Bucks County authorities found Dayle Haddon, 76, dead in a second-floor bedroom Friday morning after emergency dispatchers were notified of an unconscious person in the Solebury Township home. A 76-year-old man who police later identified as Walter J. Blucas of Erie was hospitalized in critical condition.
Responders detected a high level of carbon monoxide at the property and township police said Saturday that investigators determined that “a faulty flue and exhaust pipe on a gas heating system caused carbon monoxide leak. Two doctors were taken to hospital for carbon monoxide exposure and a police officer was treated at the scene.
As a model, Dayle Haddon appeared on the covers of Vogue, Cosmopolitan, Elle and Esquire in the 1970s and 1980s, as well as in the swimsuit issue of “Sports Illustrated” in 1973. She also appeared in a twenty films from the 1970s to 1990s, according to IMDb.com, including “Bullets Over Broadway” in 1994, with John Cusack.
Dayle Haddon left modeling after giving birth to her daughter, Ryan, in the mid-1970s, but had to re-enter the workforce after her husband died in 1991. This time, she found the modeling industry much less friendly: “They told me: ‘At 38, you’re not profitable,'” Dayle Haddon explained to the New York Times in 2003.
Opening a menial job at an advertising agency, she began contacting cosmetics companies, telling them there was a growing market for selling beauty products to aging baby boomers. She eventually landed a contract with Clairol, then Estée Lauder and then L’Oréal, for whom she promoted the company’s anti-aging products for more than a decade. She also hosted beauty segments for CBS’ “The Early Show.”
“I continued to model, but in a different way,” she told the Times. I became the spokesperson for my age.”

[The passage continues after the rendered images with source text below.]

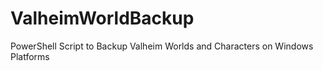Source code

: # ValheimWorldBackup
PowerShell Script to Backup Valheim Worlds and Characters on Windows Platforms
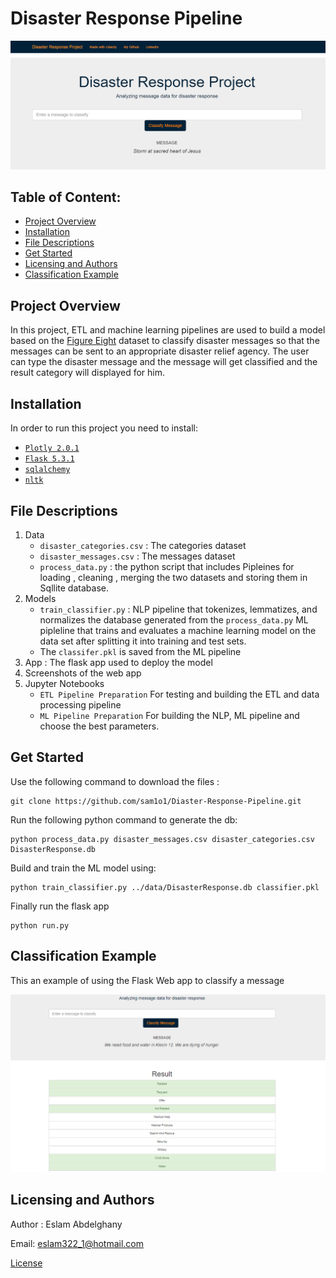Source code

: # Disaster Response Pipeline
![Flask_app](https://github.com/sam1o1/Diaster-Response-Pipeline/blob/main/disaster-response-pipeline/screenshots/Img1.png?raw=true)
## Table of Content:

 - [Project Overview](#overview)
 -  [Installation](#installation)
 - [File Descriptions](#files)
 - [Get Started](#get_start)
 - [Licensing  and Authors](#L&A)
 - [Classification Example](#example)
  
<a name="overview"></a>
## Project Overview 
In this project, ETL and machine learning pipelines are used to build a model based on the  [Figure Eight](https://www.figure-eight.com/) dataset to classify disaster messages so that the messages can be sent  to an appropriate disaster relief agency. The user can type the disaster message and the message will get classified and the result category will displayed for him.  
<a name="installation"></a>
## Installation
In order to run this project you need to install:
 - [`Plotly 2.0.1`](https://plotly.com/)
 - [`Flask 5.3.1`](https://flask.palletsprojects.com/en/2.0.x/)
 - [`sqlalchemy`](https://www.sqlalchemy.org/)
 - [`nltk`](https://www.nltk.org/)

<a name="files"></a>
## File Descriptions

 1. Data
    * `disaster_categories.csv` : The categories dataset 
    * `disaster_messages.csv` : The messages dataset
    * `process_data.py` : the python script that includes Pipleines for loading , cleaning , merging the two datasets and storing them in Sqllite database. 
 2. Models 
	* `train_classifier.py` : NLP pipeline that tokenizes, lemmatizes, and normalizes the database generated from the `process_data.py`  ML pipleline that trains and evaluates a machine learning model on the data set after splitting it into training and test sets. 
	*  The `classifer.pkl` is saved from the ML pipeline 
3. App : The flask app used to deploy the model
4. Screenshots of the web app 
5. Jupyter Notebooks
	* `ETL Pipeline Preparation` For testing and building the ETL and  data processing pipeline
	* `ML Pipeline Preparation` For building the NLP, ML pipeline and choose the best parameters.  
 ## Get Started
 <a name="get_start"></a>
Use the following command to download the files : 

    git clone https://github.com/sam1o1/Diaster-Response-Pipeline.git
Run the following python command to generate the db:

    python process_data.py disaster_messages.csv disaster_categories.csv DisasterResponse.db
Build and train the ML model using:

    python train_classifier.py ../data/DisasterResponse.db classifier.pkl
Finally run the flask app

    python run.py
<a name="example"></a>
## Classification Example
<p> This an example of using the Flask Web app to classify a message </p>


![example](https://github.com/sam1o1/Diaster-Response-Pipeline/blob/main/disaster-response-pipeline/screenshots/img3.png?raw=true)



<a name="L&A"></a>
## Licensing  and Authors


Author : Eslam Abdelghany 

Email: eslam322_1@hotmail.com

[License](https://github.com/sam1o1/Diaster-Response-Pipeline/blob/main/LICENSE)

 
 

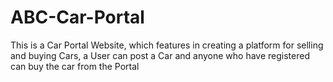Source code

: # ABC-Car-Portal
This is a Car Portal Website, which features in creating a platform for selling and buying Cars, a User can post a Car and anyone who have registered can buy the car from the Portal 
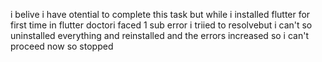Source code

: i belive i have otential to complete this task but
while i installed flutter for first time in flutter doctori faced 1 sub error i triied to resolvebut i can't
so uninstalled everything and reinstalled and the errors increased so i can't proceed now so stopped

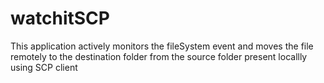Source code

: # watchitSCP
This application actively monitors the fileSystem event and moves the file remotely to the destination folder from the source folder present locallly using SCP client
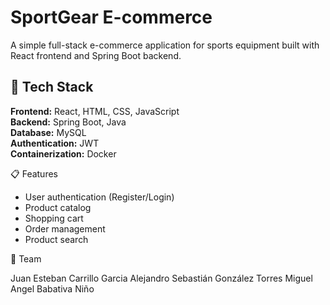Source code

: # SportGear E-commerce

A simple full-stack e-commerce application for sports equipment built with React frontend and Spring Boot backend.

## 🚀 Tech Stack

**Frontend:** React, HTML, CSS, JavaScript  
**Backend:** Spring Boot, Java  
**Database:** MySQL  
**Authentication:** JWT  
**Containerization:** Docker

📋 Features

- User authentication (Register/Login)
- Product catalog
- Shopping cart
- Order management
- Product search

👥 Team

Juan Esteban Carrillo Garcia
Alejandro Sebastián González Torres
Miguel Angel Babativa Niño
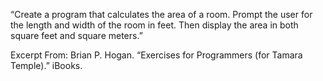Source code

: “Create a program that calculates the area of a room. Prompt the user for the length and width of the room in feet. Then display the area in both square feet and square meters.”

Excerpt From: Brian P. Hogan. “Exercises for Programmers (for Tamara Temple).” iBooks. 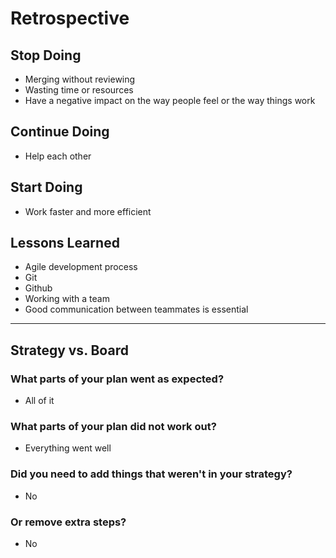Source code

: # Retrospective

## Stop Doing

- Merging without reviewing
- Wasting time or resources
- Have a negative impact on the way people feel or the way things work

## Continue Doing

- Help each other

## Start Doing

- Work faster and more efficient

## Lessons Learned

- Agile development process
- Git
- Github
- Working with a team
- Good communication between teammates is essential

---

## Strategy vs. Board

### What parts of your plan went as expected?

- All of it

### What parts of your plan did not work out?

- Everything went well

### Did you need to add things that weren't in your strategy?

- No

### Or remove extra steps?

- No
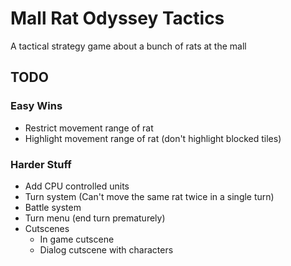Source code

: # Mall Rat Odyssey Tactics

A tactical strategy game about a bunch of rats at the mall

## TODO

### Easy Wins

- Restrict movement range of rat
- Highlight movement range of rat (don't highlight blocked tiles)

### Harder Stuff

- Add CPU controlled units
- Turn system (Can't move the same rat twice in a single turn)
- Battle system
- Turn menu (end turn prematurely)
- Cutscenes
  - In game cutscene
  - Dialog cutscene with characters
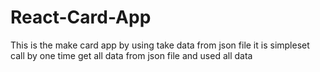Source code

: # React-Card-App
This is the make card app by using take data from json file
it is simpleset call by one time get all data from json file 
and used all data

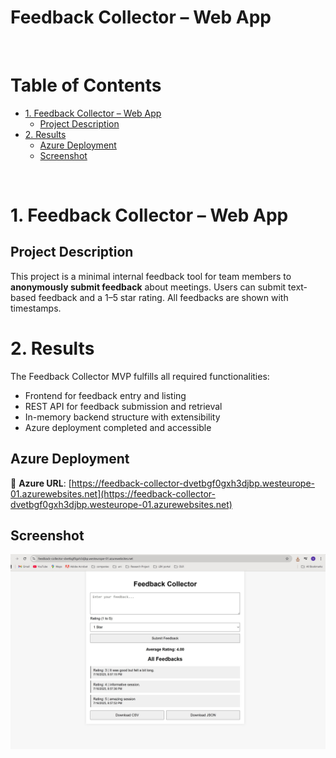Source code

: 
# Feedback Collector – Web App

&nbsp;

# Table of Contents
- [1. Feedback Collector – Web App](#1-feedback-collector--web-app)
  - [Project Description](#project-description)
- [2. Results](#2-results)
    - [Azure Deployment](#azure-deployment)
    - [Screenshot](#screenshot)
    
&nbsp;  

# 1. Feedback Collector – Web App

## Project Description
This project is a minimal internal feedback tool for team members to **anonymously submit feedback** about meetings. Users can submit text-based feedback and a 1–5 star rating. All feedbacks are shown with timestamps.

# 2. Results

The Feedback Collector MVP fulfills all required functionalities:

-  Frontend for feedback entry and listing
-  REST API for feedback submission and retrieval
-  In-memory backend structure with extensibility
-  Azure deployment completed and accessible

## Azure Deployment

🔗 **Azure URL**: [https://feedback-collector-dvetbgf0gxh3djbp.westeurope-01.azurewebsites.net](https://feedback-collector-dvetbgf0gxh3djbp.westeurope-01.azurewebsites.net) 

## Screenshot

![Azure Deployment Screenshot](./deployment.jpg)




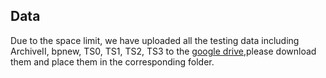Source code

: ## Data

Due to the space limit, we have uploaded all the testing data including ArchiveII, bpnew, TS0, TS1, TS2, TS3 to the [google drive](https://drive.google.com/drive/folders/1Sq7MVgFOshGPlumRE_hpNXadvhJKaryi?usp=sharing),please download them and place them in the corresponding folder.


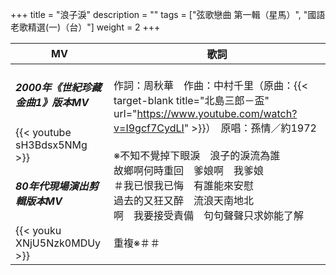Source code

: +++
title = "浪子淚"
description = ""
tags = ["弦歌戀曲 第一輯（星馬）", "國語老歌精選(一)（台）"]
weight = 2
+++

MV  | 歌詞  
--------------|-------
<h5>2000年《世紀珍藏金曲1》版本MV</h5>{{< youtube sH3Bdsx5NMg >}}<br/><h5>80年代現場演出剪輯版本MV</h5>{{< youku XNjU5Nzk0MDUy >}}|作詞：周秋華　作曲：中村千里（原曲：{{< target-blank title="北島三郎－盃" url="https://www.youtube.com/watch?v=I9gcf7CydLI" >}}）　原唱：孫情／約1972<br/><br/>※不知不覺掉下眼淚　浪子的淚流為誰<br/>故鄉啊何時重回　爹娘啊　我爹娘<br/>＃我已恨我已悔　有誰能來安慰<br/>過去的又狂又醉　流浪天南地北<br/>啊　我要接受責備　句句聲聲只求妳能了解<br/><br/>重複※＃＃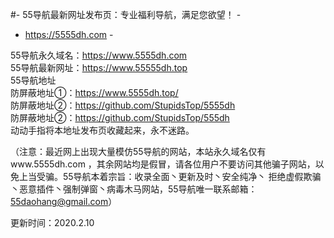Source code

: #- 55导航最新网址发布页：专业福利导航，满足您欲望！ -                                                    
                                                                                 
- https://5555dh.com -                                                                        
                                                                                                               
55导航永久域名：https://www.5555dh.com                                                                                   
55导航最新网址：https://www.55555dh.top                                               
55导航地址                                                              
防屏蔽地址①：https://www.5555dh.top/                                                                                     
防屏蔽地址②：https://github.com/StupidsTop/5555dh                                                                                     
防屏蔽地址②：https://github.com/StupidsTop/555dh                              
动动手指将本地址发布页收藏起来，永不迷路。                                                                                               
                                                                                                                                   
（注意：最近网上出现大量模仿55导航的网站，本站永久域名仅有www.5555dh.com ，其余网站均是假冒，请各位用户不要访问其他骗子网站，以免上当受骗。55导航本着宗旨：收录全面丶更新及时丶安全纯净丶 拒绝虚假欺骗丶恶意插件丶强制弹窗丶病毒木马网站，55导航唯一联系邮箱：55daohang@gmail.com）
                
更新时间：2020.2.10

In 2008, Dayle Haddon founded “WomenOne,” an organization aimed at promoting educational opportunities for girls and women from marginalized communities, including Rwanda, Haiti and Jordan.
Born in Quebec, she began modeling as a teenager to pay for ballet lessons — she began her career with the Canadian ballet company Les Grands Ballets Canadiens, according to its website.
Dayle Haddon’s daughter Ryan said in a social media post that her mother was “the biggest champion of them all.” An inspiration to many.”
“A pure heart. A rich inner life. Touching so many lives. A life well lived. Rest in peace, mom,” she wrote.